**WHAT YOU ARE ASKED TO DO:**
Return, from the lines below, each one that includes the word "Klimakrise".

**DATA PROVIDED:**
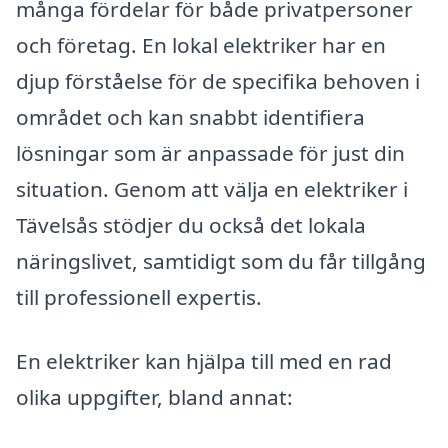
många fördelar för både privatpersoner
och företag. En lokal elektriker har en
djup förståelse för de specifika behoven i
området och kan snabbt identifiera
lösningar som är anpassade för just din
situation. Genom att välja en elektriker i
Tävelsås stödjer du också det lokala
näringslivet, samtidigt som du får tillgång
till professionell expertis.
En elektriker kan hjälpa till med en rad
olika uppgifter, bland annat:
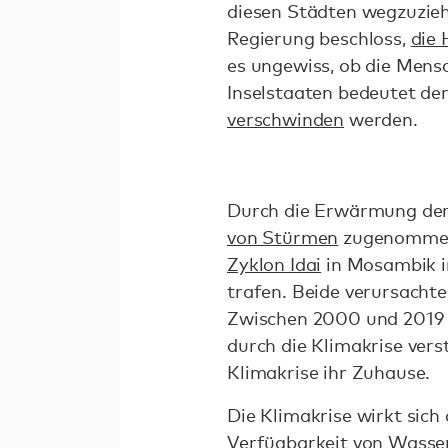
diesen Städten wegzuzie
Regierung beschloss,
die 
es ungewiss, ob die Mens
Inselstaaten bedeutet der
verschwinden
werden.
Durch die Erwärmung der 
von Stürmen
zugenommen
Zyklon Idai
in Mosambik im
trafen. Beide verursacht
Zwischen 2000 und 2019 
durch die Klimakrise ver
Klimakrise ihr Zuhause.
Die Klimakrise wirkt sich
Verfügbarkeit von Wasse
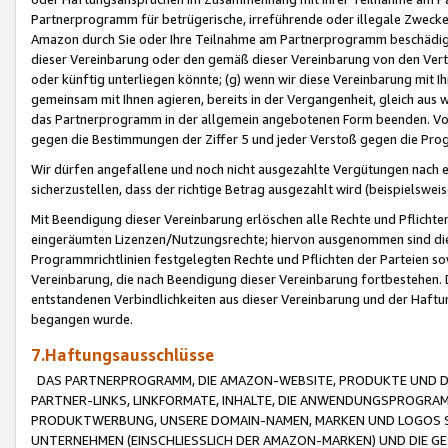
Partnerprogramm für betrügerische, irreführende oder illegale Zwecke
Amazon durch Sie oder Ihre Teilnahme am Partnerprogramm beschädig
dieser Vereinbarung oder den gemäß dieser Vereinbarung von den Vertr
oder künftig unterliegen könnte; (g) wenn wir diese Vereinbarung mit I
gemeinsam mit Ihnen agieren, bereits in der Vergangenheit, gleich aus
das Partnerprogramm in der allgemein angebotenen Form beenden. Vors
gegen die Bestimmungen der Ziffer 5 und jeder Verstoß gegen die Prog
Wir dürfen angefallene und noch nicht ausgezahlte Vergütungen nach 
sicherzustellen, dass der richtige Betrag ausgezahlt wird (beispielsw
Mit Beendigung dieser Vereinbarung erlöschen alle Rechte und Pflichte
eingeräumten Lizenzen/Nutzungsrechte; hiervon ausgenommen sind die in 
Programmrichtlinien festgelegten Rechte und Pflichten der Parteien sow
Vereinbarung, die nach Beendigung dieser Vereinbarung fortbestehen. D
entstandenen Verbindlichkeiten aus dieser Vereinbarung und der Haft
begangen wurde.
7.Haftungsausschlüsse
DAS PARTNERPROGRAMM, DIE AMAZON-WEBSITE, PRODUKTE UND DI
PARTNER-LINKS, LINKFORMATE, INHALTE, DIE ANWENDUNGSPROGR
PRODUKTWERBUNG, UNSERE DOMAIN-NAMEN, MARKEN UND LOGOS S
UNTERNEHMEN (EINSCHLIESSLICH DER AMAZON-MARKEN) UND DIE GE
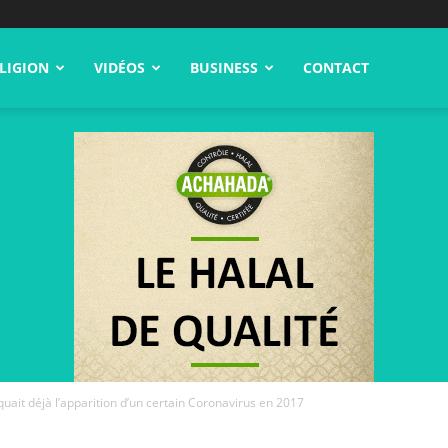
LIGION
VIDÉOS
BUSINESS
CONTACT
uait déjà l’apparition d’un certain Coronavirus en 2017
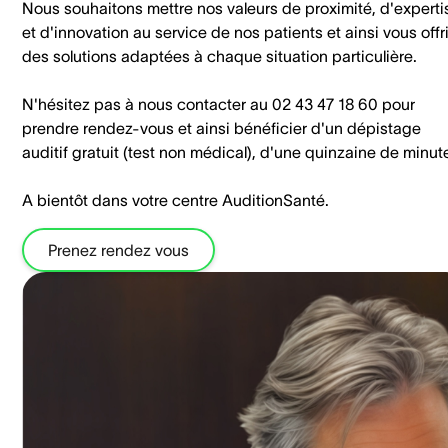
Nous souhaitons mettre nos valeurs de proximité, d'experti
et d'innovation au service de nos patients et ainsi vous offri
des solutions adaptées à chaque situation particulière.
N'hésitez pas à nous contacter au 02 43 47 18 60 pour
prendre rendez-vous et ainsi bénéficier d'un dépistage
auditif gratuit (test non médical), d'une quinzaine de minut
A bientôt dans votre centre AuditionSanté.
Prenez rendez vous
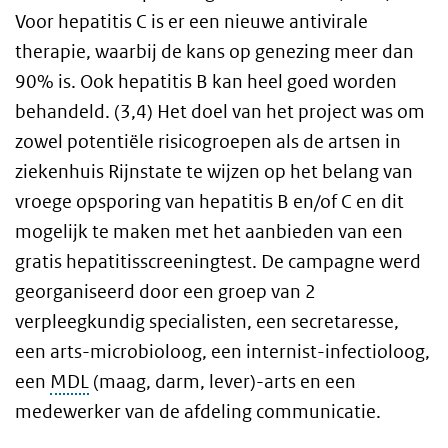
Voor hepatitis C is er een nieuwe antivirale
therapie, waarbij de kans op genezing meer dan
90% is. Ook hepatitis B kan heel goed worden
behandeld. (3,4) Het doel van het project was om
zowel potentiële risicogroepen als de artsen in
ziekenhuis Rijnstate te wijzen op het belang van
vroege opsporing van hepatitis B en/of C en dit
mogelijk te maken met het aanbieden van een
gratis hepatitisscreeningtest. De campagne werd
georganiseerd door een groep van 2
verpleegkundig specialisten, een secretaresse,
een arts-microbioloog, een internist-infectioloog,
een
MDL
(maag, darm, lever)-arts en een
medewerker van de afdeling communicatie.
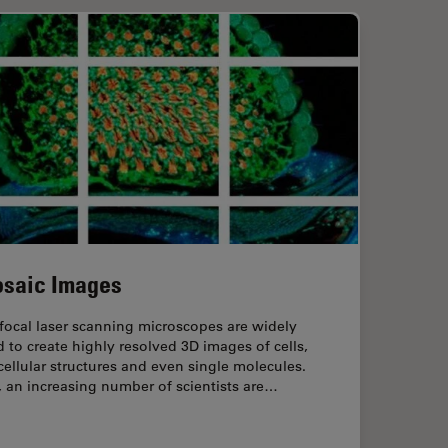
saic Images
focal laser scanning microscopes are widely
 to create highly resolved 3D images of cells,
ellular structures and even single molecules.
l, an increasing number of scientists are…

**EXERCISE ANSWER:**
durch die Klimakrise ver
Klimakrise ihr Zuhause.
Die Klimakrise wirkt sich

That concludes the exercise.